The present study demonstrated that HC essential oil harbors the ability to inhibit release of PGE2 from LPS-induced mouse peritoneal macrophages (IC50 value: 44.8 μg/mL). The inhibitory activity of HC essential oil was due to a dose-dependent inhibition of COX-2 enzyme activity (IC50 value: 30.9 μg/mL). In addition, HC essential oil was found to reduce COX-2 mRNA and protein expression, but did not affect the activity or expression of COX-1, the constitutively expressed form of cyclooxygenase. HC appeared to inhibit prostaglandin synthesis by a mechanism similar to that induced by NSAIDs. NS398, an NSAID and a specific COX-2 inhibitor, caused a significant decrease in PGE2 levels and also inhibited COX-2 activity and protein expression, but not COX-2 mRNA expression in mouse peritoneal macrophages challenged with LPS.

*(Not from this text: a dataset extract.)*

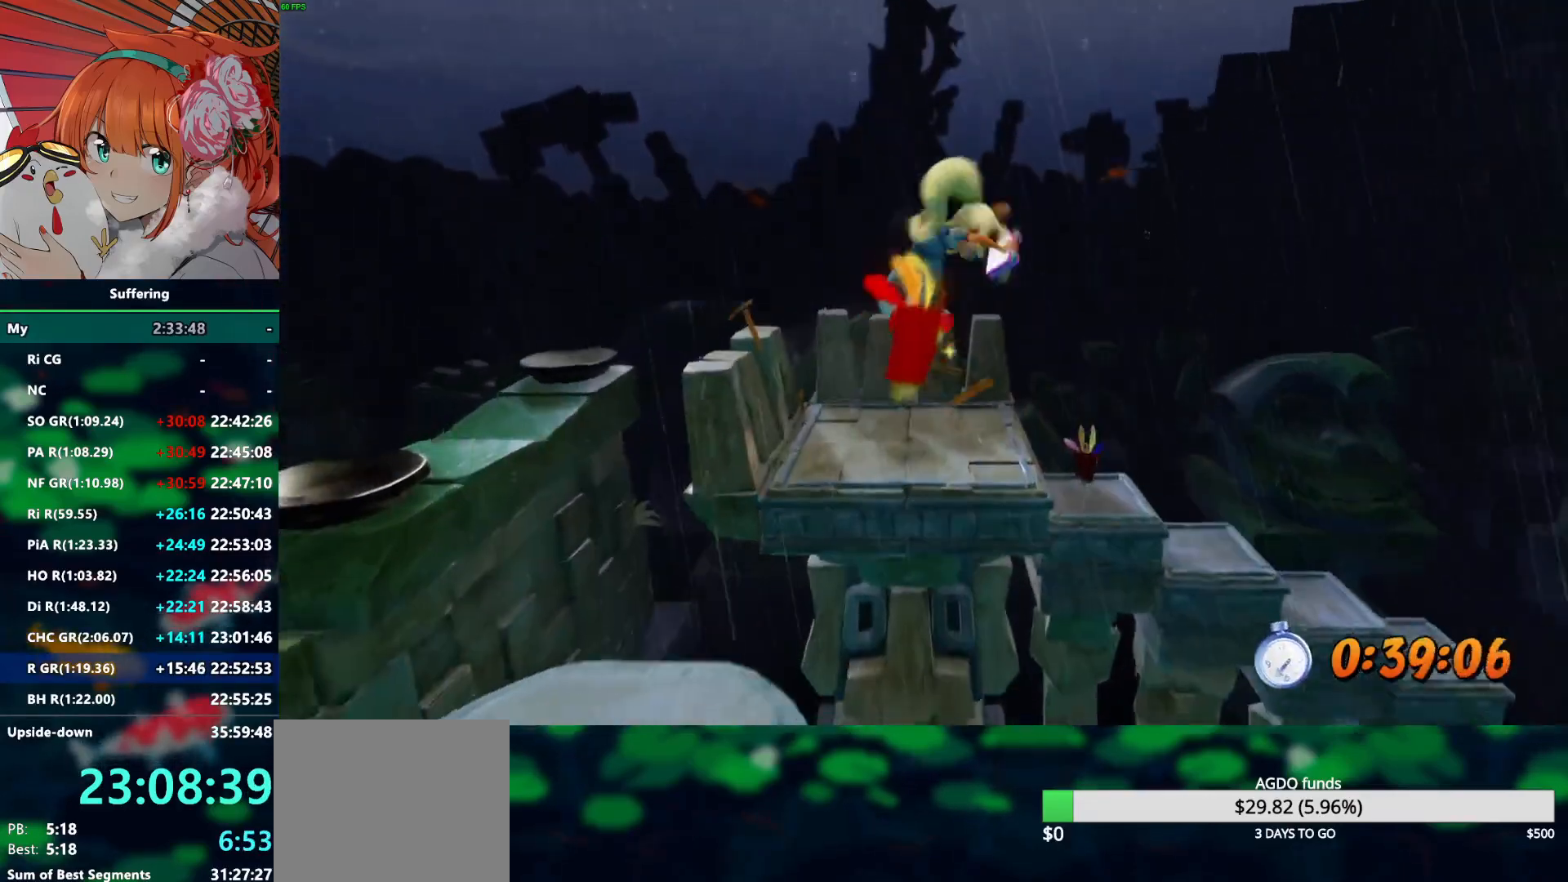
{"dt_ms": 500, "buttons": ["R2", "DPAD_RIGHT"], "left_stick": "center", "right_stick": "center", "events": [[50, "CROSS", "up"], [400, "DPAD_RIGHT", "down"], [433, "DPAD_UP", "up"]]}
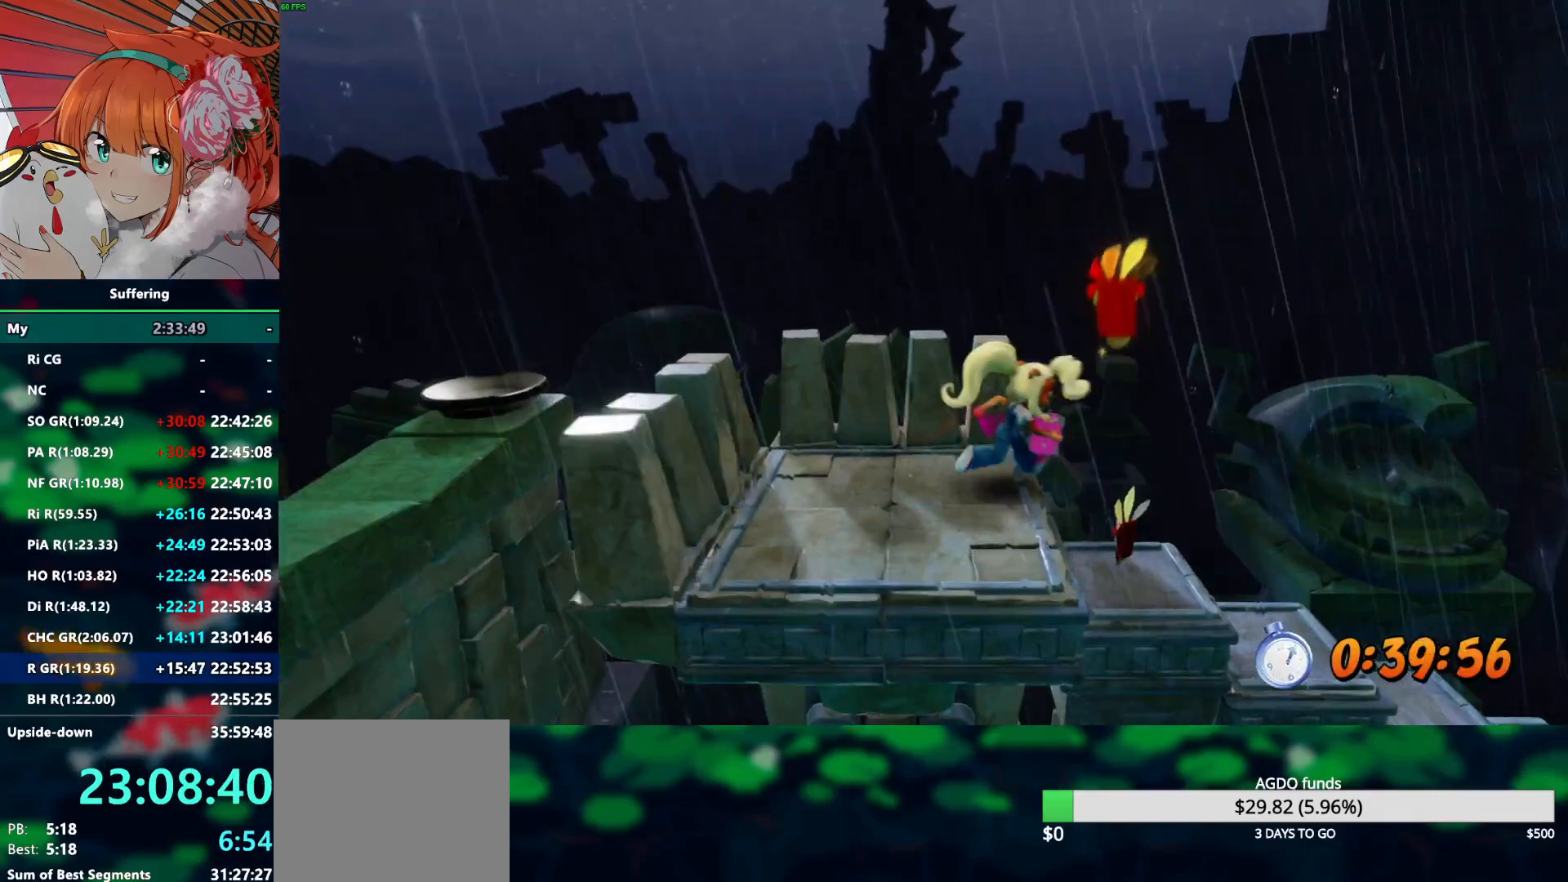
{"dt_ms": 500, "buttons": ["R2", "DPAD_RIGHT"], "left_stick": "center", "right_stick": "center", "events": []}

Numerous studies have demonstrated that the expression of COX-2 in murine peritoneal macrophages is largely regulated by transcriptional activation (Kang et al., 2006, Mestre et al., 2001). Mouse peritoneal macrophages are commonly used for in vitro COX assay due to the convenience of their preparation and harvesting (Lee et al., 1992). Although several other cells are often present in the harvested peritoneal macrophage population, the undesired cells can be easily removed during subsequent washing steps since macrophages stick to the plate. In addition, in mouse peritoneal macrophages a sufficient amount of PGE2 is produced by LPS through the COX-1 or COX-2 pathway (Simmons et al., 2004). Prostaglandins play an important role in the inflammatory process (Hennebert et al., 2008). Therefore, a quantitative analysis of the PGE2 level in mouse peritoneal macrophages can be a good marker of anti-inflammatory activity produced by test substances.

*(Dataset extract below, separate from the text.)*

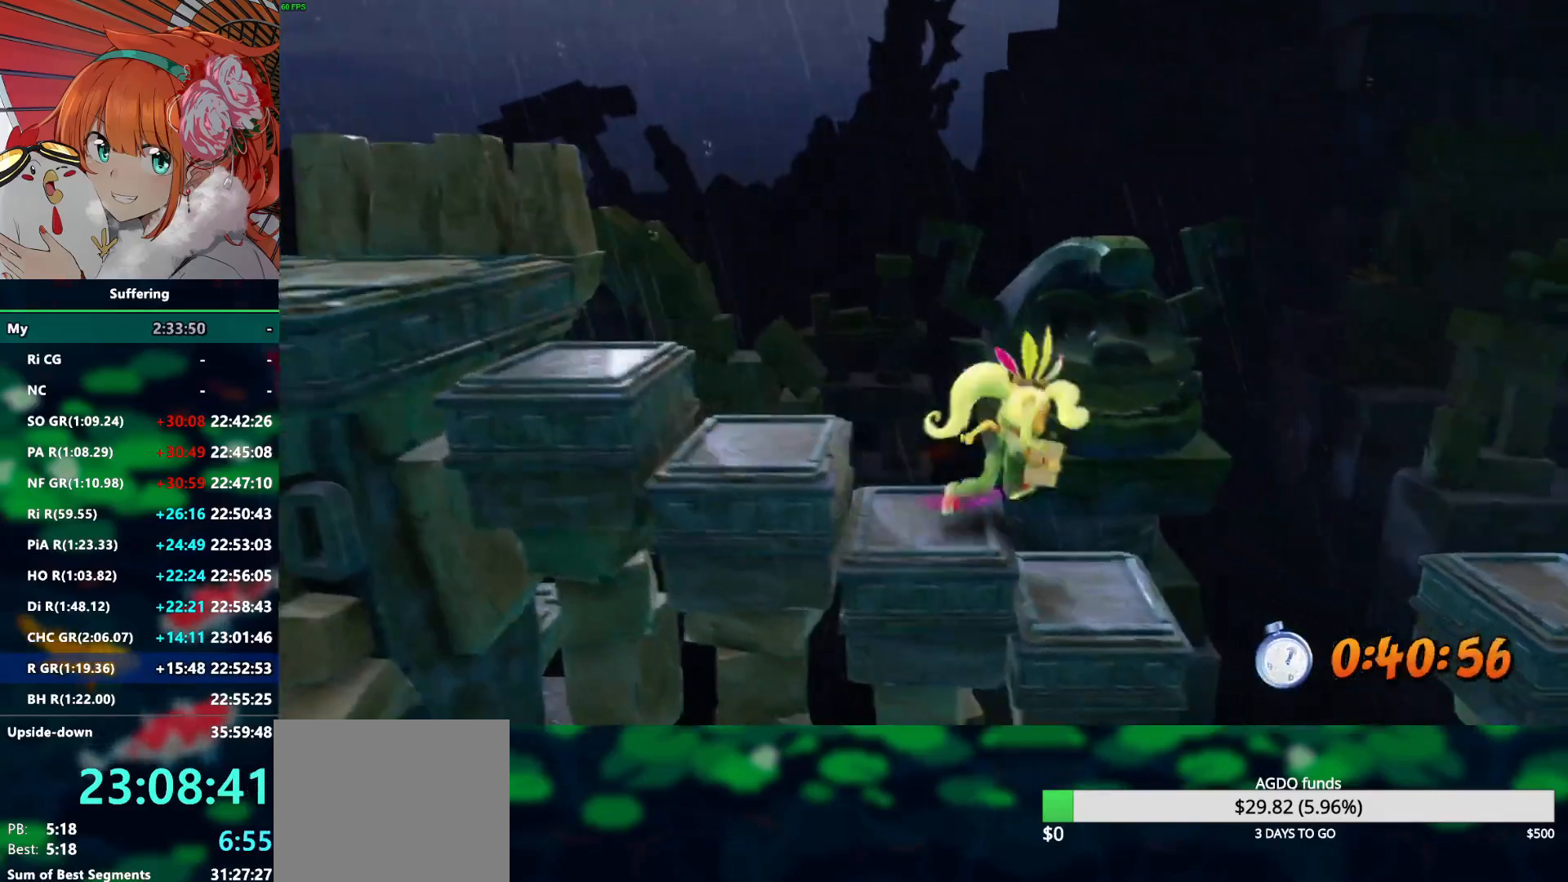
{"dt_ms": 500, "buttons": ["R2", "DPAD_RIGHT"], "left_stick": "center", "right_stick": "center", "events": [[50, "DPAD_UP", "up"], [217, "DPAD_RIGHT", "up"], [367, "DPAD_RIGHT", "down"]]}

In order to obtain more information about the mechanism of action, the effect of HC in vitro on the COX-2 activities was investigated using mouse macrophages. Inhibition of prostaglandin synthesis by direct interference with the cyclooxygenase enzymes is a common mechanism of NSAIDs. Since HC appeared to have actions similar to those of NSAIDs, we hypothesized that the specific COX-2 inhibitor NS398 might affect PGE2 production and release in LPS-induced mouse peritoneal macrophages in a manner similar to HC. As shown in Fig. 1C, NS398 significantly inhibited endogenous PGE2 production and release in mouse peritoneal macrophages exposed to LPS, similar to that observed in response to HC treatment. The decrease in PGE2 levels after HC treatment corresponded with the decrease in COX-2 mRNA and protein expressions; however, NS398 also reduced mRNA COX-2 levels (Fig. 2B) and COX-2 protein expression ((Fig. 2A) to similar extents as seen with HC. The results of this study partially reinforce the hypothesis that anti-inflammatory effects of HC are related with the inhibition of COX-2 activity, which is frequently enhanced during inflammatory processes (De Leval et al., 2002).

In conclusion, we have demonstrated that the modulation of COX-2 is a possible pathway through which HC may function to prevent various inflammatory responses.